Девушки выбирают героев
Шрифт:
– Глупая… я же сказал, что мы обязательно обвенчаемся. В самом красивом соборе! В Питере…
– Нет… не надо в соборе, не хочу. Лучше в нашей деревянной церквушке возле реки. Она такая уютная, будто домашняя. И я там всех знаю…
– Как скажешь, Танечка… – задохнулся от нежности Краевский и прижал девушку к себе.
Когда сына привезли домой, Женя наконец отдышалась от своей бешеной гонки по больницам, и жизнь в семействе Краевских потекла своим чередом. Только этот черед Женя с Сергеем с трудом выносили. О разлучнике Ермоленко между ними
Женя жила, как плыла, между завтраками, обедами, постирушками, приберушками, телевизором и скучным безрадостным сексом. Как ни странно, первым не выдержал Сергей.
– Ну и сколько это все будет продолжаться? – неожиданно вскричал он, когда Женя безропотно и мгновенно начистила картошки после того, как он заявил, что ему надоели макароны.
– Что именно? – удивилась Женя. – Сказал бы сразу, что и картошки не хочешь… Я придумала бы что-нибудь другое…
– Да?! Придумала бы?! Давно пора придумать другое вместо этой постылой жизни!
– Ты о чем, Сережа? – на всякий случай спросила Женя, хотя, конечно, прекрасно поняла, что он имеет в виду.
– Сколько еще ты собираешься делать мне одолжения? – горько спросил Сергей и уставился на нее тяжелым взглядом.
– Я не делаю тебе никаких одолжений.
– А что же ты делаешь?
– Я просто живу… как могу.
– Нет! Ты именно делаешь мне одолжение, словно больному и убогому, за которым обязана ходить как добрая самаритянка!
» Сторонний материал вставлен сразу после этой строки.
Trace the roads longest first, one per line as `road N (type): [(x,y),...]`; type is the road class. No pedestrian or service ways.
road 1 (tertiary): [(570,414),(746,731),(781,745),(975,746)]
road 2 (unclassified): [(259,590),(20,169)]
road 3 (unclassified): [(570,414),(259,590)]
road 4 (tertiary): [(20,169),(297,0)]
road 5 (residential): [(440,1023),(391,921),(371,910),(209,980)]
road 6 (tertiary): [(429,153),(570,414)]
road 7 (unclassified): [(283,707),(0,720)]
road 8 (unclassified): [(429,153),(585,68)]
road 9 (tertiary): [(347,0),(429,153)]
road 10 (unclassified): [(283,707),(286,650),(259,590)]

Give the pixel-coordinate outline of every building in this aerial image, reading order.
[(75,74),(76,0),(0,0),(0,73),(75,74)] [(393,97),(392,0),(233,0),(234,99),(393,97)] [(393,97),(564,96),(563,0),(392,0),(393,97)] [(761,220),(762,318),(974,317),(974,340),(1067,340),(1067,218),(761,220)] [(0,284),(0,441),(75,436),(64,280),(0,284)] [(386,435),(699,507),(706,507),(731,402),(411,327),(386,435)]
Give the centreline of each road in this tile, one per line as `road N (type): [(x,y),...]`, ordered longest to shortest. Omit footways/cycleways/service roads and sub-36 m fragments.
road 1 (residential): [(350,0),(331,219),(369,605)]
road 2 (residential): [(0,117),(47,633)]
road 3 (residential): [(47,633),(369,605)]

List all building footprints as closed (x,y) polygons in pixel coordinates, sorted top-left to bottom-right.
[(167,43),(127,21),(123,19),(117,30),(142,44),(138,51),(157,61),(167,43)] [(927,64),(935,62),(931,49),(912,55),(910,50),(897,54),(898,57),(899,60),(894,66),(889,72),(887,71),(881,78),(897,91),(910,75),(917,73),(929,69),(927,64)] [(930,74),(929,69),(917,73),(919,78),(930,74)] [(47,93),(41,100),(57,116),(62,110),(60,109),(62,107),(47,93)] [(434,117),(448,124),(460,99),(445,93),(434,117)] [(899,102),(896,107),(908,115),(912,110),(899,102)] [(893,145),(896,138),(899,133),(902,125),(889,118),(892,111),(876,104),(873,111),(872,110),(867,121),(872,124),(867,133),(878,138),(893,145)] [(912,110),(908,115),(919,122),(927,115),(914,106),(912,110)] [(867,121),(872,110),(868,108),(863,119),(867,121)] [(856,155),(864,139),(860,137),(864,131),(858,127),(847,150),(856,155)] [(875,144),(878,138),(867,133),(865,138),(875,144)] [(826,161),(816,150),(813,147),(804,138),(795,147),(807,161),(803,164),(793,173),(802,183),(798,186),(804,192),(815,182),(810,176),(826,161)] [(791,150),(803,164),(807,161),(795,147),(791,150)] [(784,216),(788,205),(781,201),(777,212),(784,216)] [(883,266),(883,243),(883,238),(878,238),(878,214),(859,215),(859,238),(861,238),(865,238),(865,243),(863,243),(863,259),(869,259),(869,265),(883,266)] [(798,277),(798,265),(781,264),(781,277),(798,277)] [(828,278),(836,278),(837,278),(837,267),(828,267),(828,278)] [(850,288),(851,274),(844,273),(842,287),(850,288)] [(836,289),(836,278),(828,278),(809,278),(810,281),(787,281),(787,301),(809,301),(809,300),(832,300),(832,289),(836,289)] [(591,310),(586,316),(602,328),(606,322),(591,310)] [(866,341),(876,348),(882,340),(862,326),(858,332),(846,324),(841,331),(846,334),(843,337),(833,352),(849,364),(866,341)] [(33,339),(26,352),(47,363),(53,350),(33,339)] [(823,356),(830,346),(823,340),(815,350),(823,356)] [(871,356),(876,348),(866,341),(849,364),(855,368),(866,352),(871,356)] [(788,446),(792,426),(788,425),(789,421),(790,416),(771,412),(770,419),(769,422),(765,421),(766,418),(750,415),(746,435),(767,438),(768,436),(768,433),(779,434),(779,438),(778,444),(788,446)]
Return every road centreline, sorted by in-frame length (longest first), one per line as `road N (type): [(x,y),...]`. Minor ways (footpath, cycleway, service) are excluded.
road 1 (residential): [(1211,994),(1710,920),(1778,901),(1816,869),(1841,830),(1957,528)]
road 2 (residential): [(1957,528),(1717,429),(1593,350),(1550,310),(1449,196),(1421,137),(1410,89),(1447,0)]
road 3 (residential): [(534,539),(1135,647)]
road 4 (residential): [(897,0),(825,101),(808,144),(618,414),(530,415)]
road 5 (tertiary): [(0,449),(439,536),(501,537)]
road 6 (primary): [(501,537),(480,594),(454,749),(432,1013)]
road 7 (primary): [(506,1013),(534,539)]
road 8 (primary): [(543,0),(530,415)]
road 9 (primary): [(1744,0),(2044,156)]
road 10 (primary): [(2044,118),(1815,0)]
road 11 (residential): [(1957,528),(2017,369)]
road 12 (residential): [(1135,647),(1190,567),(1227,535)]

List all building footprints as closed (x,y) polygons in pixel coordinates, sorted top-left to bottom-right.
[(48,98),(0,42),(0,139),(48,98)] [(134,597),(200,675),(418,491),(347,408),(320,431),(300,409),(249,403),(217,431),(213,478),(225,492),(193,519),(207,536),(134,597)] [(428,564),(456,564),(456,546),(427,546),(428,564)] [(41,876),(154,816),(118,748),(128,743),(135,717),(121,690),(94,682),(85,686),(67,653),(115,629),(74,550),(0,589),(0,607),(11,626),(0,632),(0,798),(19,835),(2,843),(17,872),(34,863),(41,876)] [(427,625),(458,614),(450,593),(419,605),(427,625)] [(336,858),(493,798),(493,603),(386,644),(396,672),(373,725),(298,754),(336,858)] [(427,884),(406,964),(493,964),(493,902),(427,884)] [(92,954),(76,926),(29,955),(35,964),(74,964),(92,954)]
Я уже выздоровел, Женя!!! Все!!! Могу штангу отжать!! – И Сергей одной рукой поднял за ножку тяжелую цельнодеревянную табуретку.
– Чего же ты хочешь? – спросила она, потому что действительно не понимала, куда он клонит.
– Может, тебе все-таки уйти к своему… возлюбленному, а?
Табуретка тяжко ухнула об пол. Женя шумно выдохнула воздух и сказала:
– Не ты ли сам говорил, что любишь меня и что с тем… возлюбленным… мне тоже скоро станет невмоготу, когда быт заест?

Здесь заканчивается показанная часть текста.